Syria refugees refuse to disembark in Cyprus after rescue

Syria refugees refuse to disembark in Cyprus after rescue

Hundreds of mostly Syrian refugees rescued by a cruise liner were refusing Friday to disembark at Cyprus's main port, demanding instead to be taken to Italy, the cruise company said.

A total of 345 migrants, mainly women and children, had been plucked from a boat in trouble off the coast of Cyprus on Thursday by a Salamis Cruise Lines ship, according to the company and Cypriot authorities.

Some 700 paying passengers disembarked from the 157-metre (515-foot) liner at the port of Limassol, police said, but only 65 of those rescued at sea left the ship.

The others refused to budge, the shipping company said.
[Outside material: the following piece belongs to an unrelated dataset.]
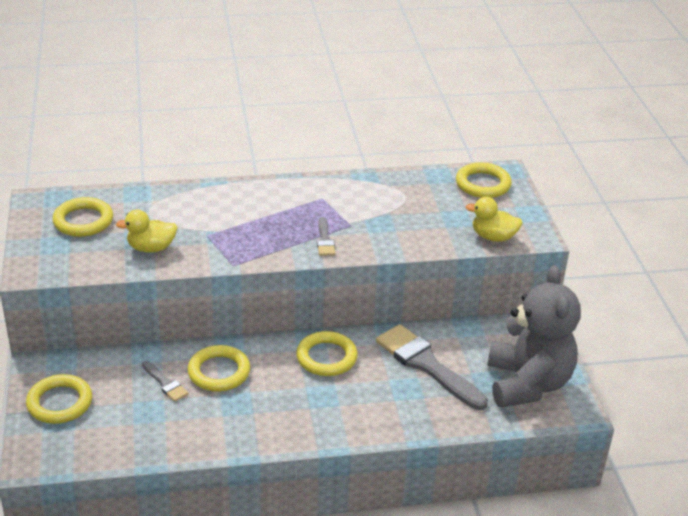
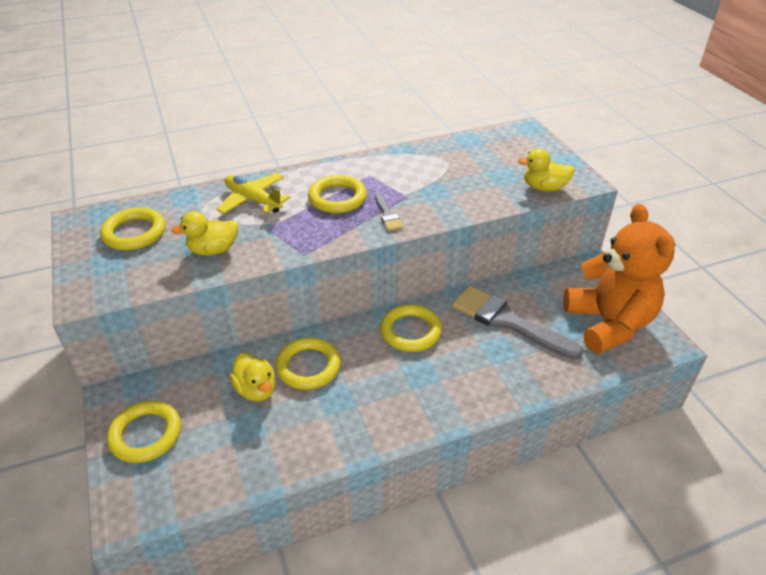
camera: 10 degrees left, 5 degrees up
grey brush [142,361,188,402] -> yellow duck [230,352,275,401]
yellow ring [456,162,512,198] -> yellow ring moved to [308,175,367,213]
grey teddy bear [487,265,581,408] -> orange teddy bear [563,204,675,354]
none -> yellow plane [216,173,291,214]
"We were supposed to sail at 10:30 tonight (1930 GMT Thursday), unfortunately these people want to negotiate," Kikis Vassiliou, managing director of Salamis Cruise Lines, told reporters. "They want us to send them to Italy."

"We did our outmost to save their lives, to give them food, support and now they want to destroy this company," he added, speaking of several hundred thousands of euros (dollars) in losses.

"There is no responsible person to negotiate and to explain the situation," he said.

At 4:00 am (0100 GMT) on Friday, negotiations were continuing, with doctors, nurses, civil defence and Red Cross workers on hand.

The 65 refugees who willingly left the ship were bussed to the Kokkinotrimithia camp not far from Nicosia.

Meanwhile 300 Russian passengers, who had been due to continue their cruise to Haifa, Israel, had their journey cancelled and were put up in Limassol hotels.

Earlier, the defence ministry had said the rescue operation had been "completed smoothly and without any injury".

The aid workers said eight of those rescued were suffering from dehydration, while some others had "minor" problems.

One passenger said a refugee had told her they had sailed from Syria and been at sea for three days and that their skipper had abandoned them.

"The captain of their boat made a phone call and a speed boat came and took the captain," said Chrystalla Eflatsoumis, 66.

Among the refugees were "many pregnant women and 20 babies," she added.

Early-morning SOS

The cruise ship had answered a distress signal from a trawler sailing some 50 nautical miles off the Cyprus coast in poor weather conditions, the Cyprus defence ministry said.

The trawler sent out the signal at 6:25 am (0325 GMT) when it was southwest of the tourist hub of Paphos, the government said.

The liner had been en route from the Greek island of Syros to Limassol when it received a call to assist in the rescue operation.

The defence ministry had first said around 300 people, mostly women and children, were on board and needed rescue "because of bad weather conditions in the area".

"The ship probably comes from Syria with civilian refugees," a statement added, but there was no news on the trawler's port of embarkation or when it had sailed.

Cyprus is located about 100 kilometres (62 miles) from the shores of war-ravaged Syria.

In August 2012, seven Syrians, including two children, drowned when the boat they were sailing to Cyprus to escape the conflict in their homeland sank off the island's northern coast.

The Mediterranean has been plagued by shipwrecks in recent months involving migrants trying to reach Europe from Africa and the Middle East.

The UN High Commissioner for Refugees says more than 2,500 people have drowned or been reported lost at sea this year trying to cross the Mediterranean.

In one of the deadliest wrecks on record, a ship carrying some 500 migrants - including Syrians, Palestinians and Egyptians - was deliberately sunk by traffickers off Malta earlier this month, leaving just 10 known survivors.